### Ejercicio A
Resume de forma más breve el párrafo del fragmento sobre la atención primaria que empieza con «Pasó el tiempo y, en las ciudades», sin perder sus datos principales.
### Ejercicio B
Responde según el fragmento sobre la atención primaria:
(i) ¿Qué pregunta previa habría que responder primero?
(ii) ¿Cómo era el médico de cabecera en la mente de nuestros padres y abuelos?
(iii) ¿En qué lugares se colocó a trabajar al médico de cabecera en las ciudades?
### Ejercicio C
Transcribe del fragmento sobre la atención primaria todo lo que va desde "En este contexto, ¿es" hasta "y su ciencia.".

### Fragmento del documento
========================================

En este contexto, ¿es un ejercicio teórico hablar de la necesidad de avanzar hacia un único colectivo de médicos de atención primaria?

La pregunta previa, para responder, sería ¿participamos de los mismos problemas los médicos que trabajamos en el primer nivel de atención? Si la respuesta fuese positiva, ¿cuáles son éstos?

Podríamos convenir en que el médico de cabecera era una figura prestigiosa, nítida y querida en la mente de nuestros padres/abuelos. La población lo respetaba y la administración le dejaba ejercer su arte y su ciencia.

Pasó el tiempo y, en las ciudades, se le colocó a trabajar en los llamados ambulatorios, donde quedó relegado al papel de supervisor de la burocracia del sistema y resolutor de la patología banal. ¿Qué otra cosa podía hacer con la sobrecarga asistencial que se le asignó? A él no llegaba el «boom» de la tecnología, ni de la formación. Así, el médico de cabecera fue configurándose negativamente en el inconsciente colectivo de la población: es decir, aquel que ­en contraste con el especialista­ no precisaba formación extra a partir del pregrado, y que no tenía acceso a los modernos métodos diagnósticos/terapéuticos. Como consecuencia disminuyó su prestigio social entre la población y su prestigio profesional entre los colegas especialistas.

========================================

### Datos proporcionados
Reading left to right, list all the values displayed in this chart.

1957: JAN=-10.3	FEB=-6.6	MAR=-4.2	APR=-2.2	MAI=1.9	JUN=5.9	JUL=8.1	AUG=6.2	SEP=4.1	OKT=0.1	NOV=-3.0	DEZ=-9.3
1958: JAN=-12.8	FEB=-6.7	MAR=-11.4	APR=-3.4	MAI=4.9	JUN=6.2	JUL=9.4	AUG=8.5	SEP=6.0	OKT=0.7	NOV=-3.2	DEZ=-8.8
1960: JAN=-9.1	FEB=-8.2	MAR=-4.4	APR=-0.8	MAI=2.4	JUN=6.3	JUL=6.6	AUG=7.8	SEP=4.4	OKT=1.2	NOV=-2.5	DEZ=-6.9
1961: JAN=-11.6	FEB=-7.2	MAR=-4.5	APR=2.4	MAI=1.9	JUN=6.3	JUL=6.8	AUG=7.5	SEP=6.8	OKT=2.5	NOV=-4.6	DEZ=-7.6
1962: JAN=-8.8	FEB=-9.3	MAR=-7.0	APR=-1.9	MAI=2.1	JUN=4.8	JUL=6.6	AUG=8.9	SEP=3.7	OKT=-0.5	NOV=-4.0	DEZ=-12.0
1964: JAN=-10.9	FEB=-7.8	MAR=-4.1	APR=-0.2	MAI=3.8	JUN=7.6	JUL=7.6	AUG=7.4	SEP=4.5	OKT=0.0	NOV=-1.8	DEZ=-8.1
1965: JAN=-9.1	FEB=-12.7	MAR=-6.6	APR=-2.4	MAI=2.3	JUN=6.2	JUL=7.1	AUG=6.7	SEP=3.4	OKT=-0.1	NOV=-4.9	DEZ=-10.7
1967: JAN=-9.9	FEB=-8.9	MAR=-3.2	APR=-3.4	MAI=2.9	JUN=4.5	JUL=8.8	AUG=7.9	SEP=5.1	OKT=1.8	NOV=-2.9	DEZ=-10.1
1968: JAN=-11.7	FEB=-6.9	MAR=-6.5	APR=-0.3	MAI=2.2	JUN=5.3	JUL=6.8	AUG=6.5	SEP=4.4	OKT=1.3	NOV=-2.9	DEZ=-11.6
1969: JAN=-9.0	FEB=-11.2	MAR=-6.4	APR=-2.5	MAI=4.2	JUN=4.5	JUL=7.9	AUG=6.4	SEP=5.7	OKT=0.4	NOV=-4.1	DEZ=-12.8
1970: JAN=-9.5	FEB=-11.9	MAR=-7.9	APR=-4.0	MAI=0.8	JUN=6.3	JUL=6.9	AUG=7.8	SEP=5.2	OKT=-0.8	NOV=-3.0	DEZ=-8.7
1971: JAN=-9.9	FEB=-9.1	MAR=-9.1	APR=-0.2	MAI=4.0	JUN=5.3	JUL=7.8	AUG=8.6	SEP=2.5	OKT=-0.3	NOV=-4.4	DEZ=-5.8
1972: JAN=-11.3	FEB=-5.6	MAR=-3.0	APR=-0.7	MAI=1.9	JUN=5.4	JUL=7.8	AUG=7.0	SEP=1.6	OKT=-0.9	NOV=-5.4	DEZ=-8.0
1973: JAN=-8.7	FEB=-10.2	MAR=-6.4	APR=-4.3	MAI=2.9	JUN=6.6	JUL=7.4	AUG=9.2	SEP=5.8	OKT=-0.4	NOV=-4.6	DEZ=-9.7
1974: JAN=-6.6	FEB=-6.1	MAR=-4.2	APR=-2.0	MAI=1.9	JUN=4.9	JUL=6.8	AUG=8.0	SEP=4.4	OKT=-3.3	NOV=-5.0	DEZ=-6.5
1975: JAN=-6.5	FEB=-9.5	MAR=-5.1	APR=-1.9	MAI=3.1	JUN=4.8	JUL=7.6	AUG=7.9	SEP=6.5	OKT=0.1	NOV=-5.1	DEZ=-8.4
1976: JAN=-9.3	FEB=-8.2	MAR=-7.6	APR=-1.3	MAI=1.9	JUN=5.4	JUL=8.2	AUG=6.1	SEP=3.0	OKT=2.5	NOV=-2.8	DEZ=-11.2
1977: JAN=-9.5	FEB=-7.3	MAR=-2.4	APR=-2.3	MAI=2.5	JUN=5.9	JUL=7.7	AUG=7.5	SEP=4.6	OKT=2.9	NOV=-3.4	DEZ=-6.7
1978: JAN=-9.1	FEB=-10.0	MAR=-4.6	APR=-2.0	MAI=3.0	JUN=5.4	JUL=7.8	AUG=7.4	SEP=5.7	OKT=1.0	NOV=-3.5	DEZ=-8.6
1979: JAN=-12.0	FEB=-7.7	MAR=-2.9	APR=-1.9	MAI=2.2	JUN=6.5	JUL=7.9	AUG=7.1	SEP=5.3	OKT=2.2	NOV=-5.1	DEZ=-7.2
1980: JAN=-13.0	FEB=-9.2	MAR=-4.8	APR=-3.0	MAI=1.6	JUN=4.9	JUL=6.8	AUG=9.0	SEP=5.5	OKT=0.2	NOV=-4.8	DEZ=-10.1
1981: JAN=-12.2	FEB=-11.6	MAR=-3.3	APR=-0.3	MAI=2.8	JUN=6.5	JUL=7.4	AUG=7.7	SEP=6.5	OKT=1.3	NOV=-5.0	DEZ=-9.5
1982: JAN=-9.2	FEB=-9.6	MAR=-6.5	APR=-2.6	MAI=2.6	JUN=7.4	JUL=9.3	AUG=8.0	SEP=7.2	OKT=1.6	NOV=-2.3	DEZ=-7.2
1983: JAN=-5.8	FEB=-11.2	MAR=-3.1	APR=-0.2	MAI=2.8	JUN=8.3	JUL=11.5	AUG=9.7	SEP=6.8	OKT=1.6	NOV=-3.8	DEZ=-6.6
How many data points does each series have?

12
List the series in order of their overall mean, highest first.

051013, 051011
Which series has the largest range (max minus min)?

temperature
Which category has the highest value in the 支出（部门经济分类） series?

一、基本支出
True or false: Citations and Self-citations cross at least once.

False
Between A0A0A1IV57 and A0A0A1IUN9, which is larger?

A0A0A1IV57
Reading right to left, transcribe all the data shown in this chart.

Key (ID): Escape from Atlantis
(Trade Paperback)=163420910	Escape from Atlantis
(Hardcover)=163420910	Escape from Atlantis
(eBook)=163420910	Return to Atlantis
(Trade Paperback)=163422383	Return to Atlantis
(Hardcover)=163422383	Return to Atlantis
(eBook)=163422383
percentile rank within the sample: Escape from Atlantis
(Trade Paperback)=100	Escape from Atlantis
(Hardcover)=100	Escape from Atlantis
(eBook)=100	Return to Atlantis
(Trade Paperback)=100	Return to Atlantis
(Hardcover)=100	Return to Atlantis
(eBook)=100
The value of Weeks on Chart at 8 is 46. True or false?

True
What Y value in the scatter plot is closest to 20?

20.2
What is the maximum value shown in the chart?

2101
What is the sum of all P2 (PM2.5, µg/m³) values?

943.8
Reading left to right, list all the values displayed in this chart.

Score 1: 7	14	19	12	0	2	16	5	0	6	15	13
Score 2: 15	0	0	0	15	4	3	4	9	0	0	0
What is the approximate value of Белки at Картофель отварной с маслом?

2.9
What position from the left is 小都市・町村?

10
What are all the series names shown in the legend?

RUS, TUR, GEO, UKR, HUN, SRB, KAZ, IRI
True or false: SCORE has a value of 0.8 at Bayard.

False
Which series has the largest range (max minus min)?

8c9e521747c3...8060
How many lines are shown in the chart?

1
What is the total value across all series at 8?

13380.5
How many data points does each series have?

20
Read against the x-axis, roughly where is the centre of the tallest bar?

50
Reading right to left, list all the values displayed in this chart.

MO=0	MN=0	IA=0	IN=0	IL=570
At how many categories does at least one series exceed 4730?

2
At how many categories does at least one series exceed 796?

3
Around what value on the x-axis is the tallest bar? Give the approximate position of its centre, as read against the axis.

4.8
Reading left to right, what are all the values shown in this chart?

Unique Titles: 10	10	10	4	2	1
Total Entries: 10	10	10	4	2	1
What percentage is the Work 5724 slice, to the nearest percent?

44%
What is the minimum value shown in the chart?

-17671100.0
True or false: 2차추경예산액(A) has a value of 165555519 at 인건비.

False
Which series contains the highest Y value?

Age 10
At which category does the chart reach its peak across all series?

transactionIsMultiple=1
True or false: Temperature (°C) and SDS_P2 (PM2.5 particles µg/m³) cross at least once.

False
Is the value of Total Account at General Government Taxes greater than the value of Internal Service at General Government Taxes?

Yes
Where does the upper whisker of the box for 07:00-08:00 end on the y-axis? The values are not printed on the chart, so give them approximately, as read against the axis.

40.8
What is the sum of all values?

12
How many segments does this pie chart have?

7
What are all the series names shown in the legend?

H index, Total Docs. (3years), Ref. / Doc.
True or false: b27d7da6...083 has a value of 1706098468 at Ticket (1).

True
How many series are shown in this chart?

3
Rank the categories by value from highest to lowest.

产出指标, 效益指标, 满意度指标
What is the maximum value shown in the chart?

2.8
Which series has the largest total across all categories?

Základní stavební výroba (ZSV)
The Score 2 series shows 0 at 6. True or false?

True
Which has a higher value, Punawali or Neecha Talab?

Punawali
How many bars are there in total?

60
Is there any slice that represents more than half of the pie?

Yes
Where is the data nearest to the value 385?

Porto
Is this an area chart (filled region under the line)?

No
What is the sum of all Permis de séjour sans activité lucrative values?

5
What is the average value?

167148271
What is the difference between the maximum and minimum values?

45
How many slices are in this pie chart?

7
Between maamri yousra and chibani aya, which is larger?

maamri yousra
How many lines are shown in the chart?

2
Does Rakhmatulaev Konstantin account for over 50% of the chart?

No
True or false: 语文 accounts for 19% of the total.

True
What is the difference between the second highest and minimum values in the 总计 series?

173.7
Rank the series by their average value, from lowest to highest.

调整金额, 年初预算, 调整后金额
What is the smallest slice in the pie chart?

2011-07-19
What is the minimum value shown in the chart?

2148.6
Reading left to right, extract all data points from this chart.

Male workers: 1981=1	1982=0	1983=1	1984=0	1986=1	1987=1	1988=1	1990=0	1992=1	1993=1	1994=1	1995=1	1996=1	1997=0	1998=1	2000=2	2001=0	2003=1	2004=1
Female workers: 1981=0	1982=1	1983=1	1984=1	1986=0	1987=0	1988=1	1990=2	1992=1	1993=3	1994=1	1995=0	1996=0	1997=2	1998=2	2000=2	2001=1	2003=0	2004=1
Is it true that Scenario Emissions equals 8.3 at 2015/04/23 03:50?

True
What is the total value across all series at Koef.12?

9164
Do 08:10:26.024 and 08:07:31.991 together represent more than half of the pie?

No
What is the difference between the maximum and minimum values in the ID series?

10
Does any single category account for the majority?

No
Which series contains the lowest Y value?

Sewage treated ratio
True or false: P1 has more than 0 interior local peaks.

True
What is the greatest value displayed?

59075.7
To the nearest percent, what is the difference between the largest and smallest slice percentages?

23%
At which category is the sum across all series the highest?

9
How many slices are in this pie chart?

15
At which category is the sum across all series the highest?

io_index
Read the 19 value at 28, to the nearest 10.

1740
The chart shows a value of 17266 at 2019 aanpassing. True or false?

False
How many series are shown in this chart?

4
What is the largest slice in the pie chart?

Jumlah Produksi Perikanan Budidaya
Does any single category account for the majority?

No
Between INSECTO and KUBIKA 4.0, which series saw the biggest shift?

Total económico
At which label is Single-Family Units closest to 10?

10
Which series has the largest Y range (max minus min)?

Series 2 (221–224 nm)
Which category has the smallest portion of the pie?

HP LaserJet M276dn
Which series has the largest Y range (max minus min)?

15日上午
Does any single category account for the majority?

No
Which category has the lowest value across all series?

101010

========================================

### Solución A
Con el tiempo, en las ciudades, el médico de cabecera pasó a trabajar en los ambulatorios. Allí, por la sobrecarga asistencial, quedó relegado a supervisar la burocracia del sistema y a resolver la patología banal. No le llegó el auge de la tecnología ni de la formación. Por eso la población empezó a verlo como un médico que, a diferencia del especialista, no necesitaba formación después del pregrado ni tenía acceso a los métodos diagnósticos y terapéuticos modernos. En consecuencia, perdió prestigio social ante la población y prestigio profesional ante los especialistas.

### Solución B
(i) Si participan de los mismos problemas los médicos que trabajan en el primer nivel de atención.
(ii) Era una figura prestigiosa, nítida y querida.
(iii) En los llamados ambulatorios.

### Solución C
En este contexto, ¿es un ejercicio teórico hablar de la necesidad de avanzar hacia un único colectivo de médicos de atención primaria?

La pregunta previa, para responder, sería ¿participamos de los mismos problemas los médicos que trabajamos en el primer nivel de atención? Si la respuesta fuese positiva, ¿cuáles son éstos?

Podríamos convenir en que el médico de cabecera era una figura prestigiosa, nítida y querida en la mente de nuestros padres/abuelos. La población lo respetaba y la administración le dejaba ejercer su arte y su ciencia.